The US IT giant Dell plans to invest a big amount of greenbacks in China to earn more from this big market.

 

Dell Inc. plans to spend more than $100 billion over 10 years to broaden operations in China and increase its sales in the world’s second-largest economy.

 

Dell will open a second China operations center next year in Chengdu, adding production, sales and support in the southwestern part of the country. The world’s third-biggest maker of personal computers will also add an office and as many as 500 workers at its existing Xiamen site, it said in a statement on September 16.

 

Dell overtook Hewlett-Packard Co., the world’s biggest PC maker, to rank second in computer shipments in China last quarter, according to research company IDC. The Round Rock, Texas-based company is boosting capacity in China as Microsoft Corp.
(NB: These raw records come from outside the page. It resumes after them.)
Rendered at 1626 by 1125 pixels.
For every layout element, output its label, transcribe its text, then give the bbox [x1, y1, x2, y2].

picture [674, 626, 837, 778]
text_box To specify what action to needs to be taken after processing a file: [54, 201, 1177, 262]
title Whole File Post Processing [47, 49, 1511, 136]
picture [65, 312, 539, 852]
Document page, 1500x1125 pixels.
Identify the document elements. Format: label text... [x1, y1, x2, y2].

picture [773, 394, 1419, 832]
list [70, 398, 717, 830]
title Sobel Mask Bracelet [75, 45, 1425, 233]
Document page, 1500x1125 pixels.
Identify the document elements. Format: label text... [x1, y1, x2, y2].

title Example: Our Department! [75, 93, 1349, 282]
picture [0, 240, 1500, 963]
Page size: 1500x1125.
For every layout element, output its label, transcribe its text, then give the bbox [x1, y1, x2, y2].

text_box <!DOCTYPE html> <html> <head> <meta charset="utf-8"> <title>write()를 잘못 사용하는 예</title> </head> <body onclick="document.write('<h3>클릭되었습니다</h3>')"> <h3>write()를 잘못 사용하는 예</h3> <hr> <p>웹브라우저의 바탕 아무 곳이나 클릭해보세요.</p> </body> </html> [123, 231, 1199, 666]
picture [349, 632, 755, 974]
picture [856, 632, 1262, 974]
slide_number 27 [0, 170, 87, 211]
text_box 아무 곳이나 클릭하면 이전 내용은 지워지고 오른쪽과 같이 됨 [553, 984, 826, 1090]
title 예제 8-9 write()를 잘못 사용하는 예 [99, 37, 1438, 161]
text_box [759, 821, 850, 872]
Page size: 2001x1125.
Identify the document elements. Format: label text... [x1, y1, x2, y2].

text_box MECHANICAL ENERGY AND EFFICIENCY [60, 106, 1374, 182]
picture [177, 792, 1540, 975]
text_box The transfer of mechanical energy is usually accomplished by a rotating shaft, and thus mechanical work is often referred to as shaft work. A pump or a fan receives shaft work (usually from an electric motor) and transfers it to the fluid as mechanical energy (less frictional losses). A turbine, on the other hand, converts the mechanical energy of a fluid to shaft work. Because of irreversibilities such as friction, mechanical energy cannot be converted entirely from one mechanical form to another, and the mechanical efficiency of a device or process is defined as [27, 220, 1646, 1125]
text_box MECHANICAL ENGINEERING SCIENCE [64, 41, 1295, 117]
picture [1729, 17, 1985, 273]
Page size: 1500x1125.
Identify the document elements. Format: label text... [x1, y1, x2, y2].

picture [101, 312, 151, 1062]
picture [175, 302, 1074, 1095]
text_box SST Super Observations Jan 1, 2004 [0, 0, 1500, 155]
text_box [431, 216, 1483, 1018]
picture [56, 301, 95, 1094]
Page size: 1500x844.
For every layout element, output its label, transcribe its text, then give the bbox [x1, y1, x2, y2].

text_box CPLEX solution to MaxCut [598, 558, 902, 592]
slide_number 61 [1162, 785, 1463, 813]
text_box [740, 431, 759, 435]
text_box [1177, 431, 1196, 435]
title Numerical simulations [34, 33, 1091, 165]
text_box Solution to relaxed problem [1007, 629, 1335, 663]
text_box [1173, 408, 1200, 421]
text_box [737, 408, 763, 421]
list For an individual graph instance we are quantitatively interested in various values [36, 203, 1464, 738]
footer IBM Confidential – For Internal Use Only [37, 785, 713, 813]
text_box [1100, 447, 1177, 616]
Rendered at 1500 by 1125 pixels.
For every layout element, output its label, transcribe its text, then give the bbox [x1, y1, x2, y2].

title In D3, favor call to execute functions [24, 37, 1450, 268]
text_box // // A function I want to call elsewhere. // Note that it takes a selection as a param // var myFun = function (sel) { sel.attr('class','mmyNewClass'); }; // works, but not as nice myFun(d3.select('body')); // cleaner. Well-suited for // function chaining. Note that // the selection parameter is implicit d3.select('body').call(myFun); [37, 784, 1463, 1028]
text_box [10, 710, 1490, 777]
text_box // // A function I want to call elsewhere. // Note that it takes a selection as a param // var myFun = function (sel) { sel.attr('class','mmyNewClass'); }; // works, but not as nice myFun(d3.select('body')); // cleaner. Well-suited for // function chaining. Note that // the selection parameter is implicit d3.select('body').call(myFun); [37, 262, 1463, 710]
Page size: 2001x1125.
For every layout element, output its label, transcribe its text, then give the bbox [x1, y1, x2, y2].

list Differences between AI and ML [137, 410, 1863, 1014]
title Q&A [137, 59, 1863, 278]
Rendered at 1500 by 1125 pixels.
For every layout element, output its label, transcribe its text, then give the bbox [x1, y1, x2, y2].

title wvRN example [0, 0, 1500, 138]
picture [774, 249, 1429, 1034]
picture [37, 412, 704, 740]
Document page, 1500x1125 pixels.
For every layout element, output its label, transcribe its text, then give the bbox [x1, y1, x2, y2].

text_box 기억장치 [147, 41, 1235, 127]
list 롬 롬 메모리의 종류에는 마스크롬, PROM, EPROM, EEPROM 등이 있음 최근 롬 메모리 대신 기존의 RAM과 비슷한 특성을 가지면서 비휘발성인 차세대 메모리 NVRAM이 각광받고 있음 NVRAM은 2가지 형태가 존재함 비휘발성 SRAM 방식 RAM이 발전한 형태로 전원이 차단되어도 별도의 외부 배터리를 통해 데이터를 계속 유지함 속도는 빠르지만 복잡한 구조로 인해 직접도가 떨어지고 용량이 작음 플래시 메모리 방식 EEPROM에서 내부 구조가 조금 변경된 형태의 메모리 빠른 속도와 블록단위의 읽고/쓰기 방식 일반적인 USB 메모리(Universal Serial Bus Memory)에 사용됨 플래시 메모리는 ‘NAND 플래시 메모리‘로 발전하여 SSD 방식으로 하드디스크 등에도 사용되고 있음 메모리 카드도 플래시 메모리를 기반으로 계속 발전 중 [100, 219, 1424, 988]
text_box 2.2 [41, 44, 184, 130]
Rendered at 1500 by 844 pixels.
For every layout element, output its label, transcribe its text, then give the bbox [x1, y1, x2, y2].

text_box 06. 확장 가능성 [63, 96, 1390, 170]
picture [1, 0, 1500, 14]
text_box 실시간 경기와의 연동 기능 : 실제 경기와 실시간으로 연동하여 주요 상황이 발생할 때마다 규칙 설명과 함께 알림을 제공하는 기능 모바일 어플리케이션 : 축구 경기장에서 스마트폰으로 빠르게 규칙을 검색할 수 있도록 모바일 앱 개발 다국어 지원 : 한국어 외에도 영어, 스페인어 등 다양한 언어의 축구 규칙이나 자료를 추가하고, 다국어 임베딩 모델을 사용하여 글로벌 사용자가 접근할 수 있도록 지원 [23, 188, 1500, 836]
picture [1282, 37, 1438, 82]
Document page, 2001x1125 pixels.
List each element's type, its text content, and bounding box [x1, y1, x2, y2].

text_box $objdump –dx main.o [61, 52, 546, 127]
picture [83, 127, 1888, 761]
Chief Executive Officer Steve Ballmer projects the country may replace the U.S. as the largest PC market next year.

 

“It makes perfect sense to set up a regional center in the hinterland city of Chengdu,” said Steven Zhang, an analyst at DBS Vickers (Hong Kong) Ltd. “All other major PC brands, such as HP, Acer and Lenovo, are also pushing for rural market expansion in China over the past couple of years. The $100- billion investment over 10 years doesn’t seem to be blowing off the roof.”

 

Conservative Estimate

 

The $100 billion spending projection is a conservative estimate that includes purchases of components and products procured in China, Dell spokesman David Frink said. The company spent about $23 billion in China in 2009, he said.

 

In the coming years, Dell’s business in China will probably expand faster than the overall PC market in the country, which is expected to increase by 18 percent to 20 percent a year in volume terms, Dell China President Amit Midha told reporters on September 17 from Shanghai, without specifying a timeframe.

 

Last year’s sales increased in the Asia-Pacific region for Dell at a faster pace than in other parts of the world. Still, the company got only 12 percent of its business revenue last year from Asia-Pacific, according to data compiled by Bloomberg.

 

The manufacturing and customer support center in Chengdu will begin operations in 2011 and may eventually employ 3,000 people, the company said. With the additional capacity, Dell can meet demand in China for the next decade, Midha said.

 

Dell rose 12 cents to $12.42 in Nasdaq Stock Market trading on September 16. The shares have fallen 14 percent this year.

 

Dell accounted for 9 percent of PC shipments in China in the second quarter, compared with 7.7 percent a year earlier, according to data from IDC. The US company ranked second only to Lenovo Group Ltd. in China, according to IDC.

 

Hewlett-Packard’s PC share in China shrank to 8.2 percent last quarter, from 13.2 percent a year earlier, IDC said.